═══ Page excerpt ═══

She wore a scarf in our first interview because she did not want you to know her. She was a humble 21-year-old from a poor farm family. Her dream was to own a hair salon in her village of nearly 2,000, but that was before the massacre. She didn't want to be on 60 Minutes, but she needed the world to know what ISIS did: the murder, the rape, the genocide of her people. Nearly six years ago, in Iraq, we discovered this hesitant, frightened, woman. We did not imagine that her scarf concealed not only her identity, but also a fierce invincibility which would lead her, four years after our interview, to the highest honor the world has to give. 
[You must be registered and logged in to see this image.]Nadia Murad speaking with "60 Minutes" in 2015
We found her here, among refugees who survived the invasion of the ISIS terrorist army. Her people are Yazidis, a minority in northern Iraq that is poor, persecuted and bound by faith to its revered Mount Sinjar. In 2014, ISIS invaded. Two months later, we came to report on the atrocities of the self-described Islamic State.
Scott Pelley in 2015: Of course, no country on earth recognizes that state, but if it had a border, this would be it.
Beyond that border, was the Yazidi homeland where the faithful practice a religion that predates Islam by 3,000 years. In ISIS's perversion of the Muslim faith, the Yazidis were non-believers condemned to slavery and death.
Nadia Murad (Translation): On Friday, August 15th at 11:30am, they entered our village and told us all to come to the school. There the women and kids were put upstairs and the men downstairs.

═══

> [Written task]:
Answer from the 60 Minutes excerpt above:
1. About how many people lived in her village?
2. In what year did ISIS invade?
3. At what time did they enter the village on August 15th?

═══ Given data ═══

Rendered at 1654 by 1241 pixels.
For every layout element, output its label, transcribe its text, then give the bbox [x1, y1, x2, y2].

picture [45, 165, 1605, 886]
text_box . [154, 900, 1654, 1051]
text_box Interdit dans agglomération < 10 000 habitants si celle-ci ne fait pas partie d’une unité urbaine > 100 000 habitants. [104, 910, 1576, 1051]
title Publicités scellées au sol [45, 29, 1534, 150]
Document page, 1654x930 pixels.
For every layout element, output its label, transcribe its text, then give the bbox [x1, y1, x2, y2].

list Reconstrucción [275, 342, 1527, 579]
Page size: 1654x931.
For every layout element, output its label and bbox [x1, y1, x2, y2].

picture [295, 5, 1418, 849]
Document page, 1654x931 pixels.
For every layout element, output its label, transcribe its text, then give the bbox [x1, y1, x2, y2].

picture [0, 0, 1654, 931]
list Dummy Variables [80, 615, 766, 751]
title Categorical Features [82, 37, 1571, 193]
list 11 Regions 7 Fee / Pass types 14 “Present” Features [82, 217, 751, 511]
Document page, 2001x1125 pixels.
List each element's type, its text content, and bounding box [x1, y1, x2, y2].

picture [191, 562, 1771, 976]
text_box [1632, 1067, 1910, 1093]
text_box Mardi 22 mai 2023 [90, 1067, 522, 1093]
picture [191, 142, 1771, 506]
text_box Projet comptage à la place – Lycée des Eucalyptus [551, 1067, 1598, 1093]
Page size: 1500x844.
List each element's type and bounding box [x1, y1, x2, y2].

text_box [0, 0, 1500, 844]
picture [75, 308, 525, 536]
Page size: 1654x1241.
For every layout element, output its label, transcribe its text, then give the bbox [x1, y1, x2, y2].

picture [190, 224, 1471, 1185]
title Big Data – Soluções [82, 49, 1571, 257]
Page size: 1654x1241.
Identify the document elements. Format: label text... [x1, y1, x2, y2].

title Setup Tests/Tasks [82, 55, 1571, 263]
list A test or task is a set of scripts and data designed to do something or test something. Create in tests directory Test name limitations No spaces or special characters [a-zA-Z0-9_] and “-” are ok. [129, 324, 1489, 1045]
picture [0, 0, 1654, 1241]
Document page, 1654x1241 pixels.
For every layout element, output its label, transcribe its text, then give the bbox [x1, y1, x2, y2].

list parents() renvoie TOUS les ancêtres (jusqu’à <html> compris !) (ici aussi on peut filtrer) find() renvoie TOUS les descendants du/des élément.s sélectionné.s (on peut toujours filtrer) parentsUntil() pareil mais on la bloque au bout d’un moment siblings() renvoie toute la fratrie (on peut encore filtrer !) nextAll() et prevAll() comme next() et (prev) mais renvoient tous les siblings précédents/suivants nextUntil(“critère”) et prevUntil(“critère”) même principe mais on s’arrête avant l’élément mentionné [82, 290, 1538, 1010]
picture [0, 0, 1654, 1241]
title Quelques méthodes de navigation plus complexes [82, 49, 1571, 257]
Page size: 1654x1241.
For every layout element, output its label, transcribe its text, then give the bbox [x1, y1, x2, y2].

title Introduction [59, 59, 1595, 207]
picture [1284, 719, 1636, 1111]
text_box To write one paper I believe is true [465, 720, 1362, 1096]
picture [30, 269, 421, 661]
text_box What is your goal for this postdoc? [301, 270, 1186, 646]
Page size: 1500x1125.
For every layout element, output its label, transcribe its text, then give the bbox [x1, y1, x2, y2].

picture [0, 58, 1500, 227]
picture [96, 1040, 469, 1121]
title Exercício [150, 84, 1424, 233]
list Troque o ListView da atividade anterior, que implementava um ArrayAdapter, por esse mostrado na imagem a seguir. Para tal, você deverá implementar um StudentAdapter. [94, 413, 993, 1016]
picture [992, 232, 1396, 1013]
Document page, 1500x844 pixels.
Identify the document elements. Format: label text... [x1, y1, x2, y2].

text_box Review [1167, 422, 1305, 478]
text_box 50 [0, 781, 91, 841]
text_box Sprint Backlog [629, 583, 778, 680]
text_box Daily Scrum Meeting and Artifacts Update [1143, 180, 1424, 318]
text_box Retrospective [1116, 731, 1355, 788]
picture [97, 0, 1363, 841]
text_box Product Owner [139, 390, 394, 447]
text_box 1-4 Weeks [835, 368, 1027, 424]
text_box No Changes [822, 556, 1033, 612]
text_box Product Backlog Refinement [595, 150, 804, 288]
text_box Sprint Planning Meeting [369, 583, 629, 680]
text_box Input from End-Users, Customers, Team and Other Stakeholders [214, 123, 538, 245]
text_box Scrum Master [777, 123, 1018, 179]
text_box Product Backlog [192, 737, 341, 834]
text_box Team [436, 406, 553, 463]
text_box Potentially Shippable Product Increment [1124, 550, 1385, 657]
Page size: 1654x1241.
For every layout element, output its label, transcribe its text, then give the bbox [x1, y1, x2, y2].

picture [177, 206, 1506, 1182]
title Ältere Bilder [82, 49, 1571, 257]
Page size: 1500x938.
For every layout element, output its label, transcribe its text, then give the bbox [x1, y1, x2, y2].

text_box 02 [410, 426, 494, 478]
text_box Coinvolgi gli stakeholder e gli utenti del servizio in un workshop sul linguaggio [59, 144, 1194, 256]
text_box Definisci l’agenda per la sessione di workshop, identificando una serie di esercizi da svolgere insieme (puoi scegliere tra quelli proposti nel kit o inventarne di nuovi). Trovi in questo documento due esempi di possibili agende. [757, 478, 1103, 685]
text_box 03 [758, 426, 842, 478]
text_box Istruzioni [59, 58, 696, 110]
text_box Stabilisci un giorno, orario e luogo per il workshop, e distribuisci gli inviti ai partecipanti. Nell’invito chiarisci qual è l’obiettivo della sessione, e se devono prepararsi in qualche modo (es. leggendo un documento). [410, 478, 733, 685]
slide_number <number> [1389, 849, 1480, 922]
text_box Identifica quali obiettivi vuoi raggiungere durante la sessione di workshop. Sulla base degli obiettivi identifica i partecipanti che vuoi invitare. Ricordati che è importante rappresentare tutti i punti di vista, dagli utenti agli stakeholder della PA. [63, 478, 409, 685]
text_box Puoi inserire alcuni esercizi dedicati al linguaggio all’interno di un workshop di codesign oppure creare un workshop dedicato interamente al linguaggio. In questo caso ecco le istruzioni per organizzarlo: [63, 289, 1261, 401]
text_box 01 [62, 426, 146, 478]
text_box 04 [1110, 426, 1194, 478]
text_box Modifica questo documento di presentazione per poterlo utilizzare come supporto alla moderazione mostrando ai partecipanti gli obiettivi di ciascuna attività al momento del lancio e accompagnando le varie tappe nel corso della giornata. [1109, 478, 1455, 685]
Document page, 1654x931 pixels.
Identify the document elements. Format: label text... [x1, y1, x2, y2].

═══

> [Finished exercise]:
1. Nearly 2,000
2. 2014
3. 11:30am